[Dataset entries]
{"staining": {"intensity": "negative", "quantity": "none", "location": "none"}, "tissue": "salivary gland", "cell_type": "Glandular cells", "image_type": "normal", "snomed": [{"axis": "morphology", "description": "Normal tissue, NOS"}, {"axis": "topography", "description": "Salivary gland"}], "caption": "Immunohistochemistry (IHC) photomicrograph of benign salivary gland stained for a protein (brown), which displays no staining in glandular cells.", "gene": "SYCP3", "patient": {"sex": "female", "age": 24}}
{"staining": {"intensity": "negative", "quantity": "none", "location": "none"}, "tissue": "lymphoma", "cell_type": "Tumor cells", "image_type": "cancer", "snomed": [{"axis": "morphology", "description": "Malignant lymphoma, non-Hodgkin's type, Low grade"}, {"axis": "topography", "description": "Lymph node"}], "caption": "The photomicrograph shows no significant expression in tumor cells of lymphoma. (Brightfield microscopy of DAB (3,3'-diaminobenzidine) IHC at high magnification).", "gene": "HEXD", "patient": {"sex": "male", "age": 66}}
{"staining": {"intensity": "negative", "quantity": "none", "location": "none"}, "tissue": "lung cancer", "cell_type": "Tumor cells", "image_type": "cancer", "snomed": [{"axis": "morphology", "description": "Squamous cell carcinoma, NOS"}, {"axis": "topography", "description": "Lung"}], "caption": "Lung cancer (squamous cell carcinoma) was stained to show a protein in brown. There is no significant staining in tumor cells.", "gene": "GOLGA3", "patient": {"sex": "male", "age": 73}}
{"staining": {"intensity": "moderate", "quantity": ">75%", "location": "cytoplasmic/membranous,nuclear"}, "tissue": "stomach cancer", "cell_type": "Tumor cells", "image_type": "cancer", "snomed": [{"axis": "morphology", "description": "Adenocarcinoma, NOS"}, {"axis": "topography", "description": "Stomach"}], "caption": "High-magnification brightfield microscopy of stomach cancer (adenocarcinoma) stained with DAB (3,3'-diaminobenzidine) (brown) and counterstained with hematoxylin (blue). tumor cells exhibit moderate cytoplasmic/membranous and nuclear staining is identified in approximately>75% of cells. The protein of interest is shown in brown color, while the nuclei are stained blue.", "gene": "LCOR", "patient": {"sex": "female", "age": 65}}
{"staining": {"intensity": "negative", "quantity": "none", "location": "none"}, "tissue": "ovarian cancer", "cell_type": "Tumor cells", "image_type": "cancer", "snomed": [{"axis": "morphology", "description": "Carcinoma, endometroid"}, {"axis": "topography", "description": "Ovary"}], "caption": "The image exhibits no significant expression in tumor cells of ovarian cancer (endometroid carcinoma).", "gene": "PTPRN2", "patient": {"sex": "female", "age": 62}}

- HOW TO COMPLETE THIS TASK -
Only lines containing the string "microscopy" are needed. Pull each of them out of the records above.

- SOLUTION TO THE PROBLEM -
{"staining": {"intensity": "negative", "quantity": "none", "location": "none"}, "tissue": "lymphoma", "cell_type": "Tumor cells", "image_type": "cancer", "snomed": [{"axis": "morphology", "description": "Malignant lymphoma, non-Hodgkin's type, Low grade"}, {"axis": "topography", "description": "Lymph node"}], "caption": "The photomicrograph shows no significant expression in tumor cells of lymphoma. (Brightfield microscopy of DAB (3,3'-diaminobenzidine) IHC at high magnification).", "gene": "HEXD", "patient": {"sex": "male", "age": 66}}
{"staining": {"intensity": "moderate", "quantity": ">75%", "location": "cytoplasmic/membranous,nuclear"}, "tissue": "stomach cancer", "cell_type": "Tumor cells", "image_type": "cancer", "snomed": [{"axis": "morphology", "description": "Adenocarcinoma, NOS"}, {"axis": "topography", "description": "Stomach"}], "caption": "High-magnification brightfield microscopy of stomach cancer (adenocarcinoma) stained with DAB (3,3'-diaminobenzidine) (brown) and counterstained with hematoxylin (blue). tumor cells exhibit moderate cytoplasmic/membranous and nuclear staining is identified in approximately>75% of cells. The protein of interest is shown in brown color, while the nuclei are stained blue.", "gene": "LCOR", "patient": {"sex": "female", "age": 65}}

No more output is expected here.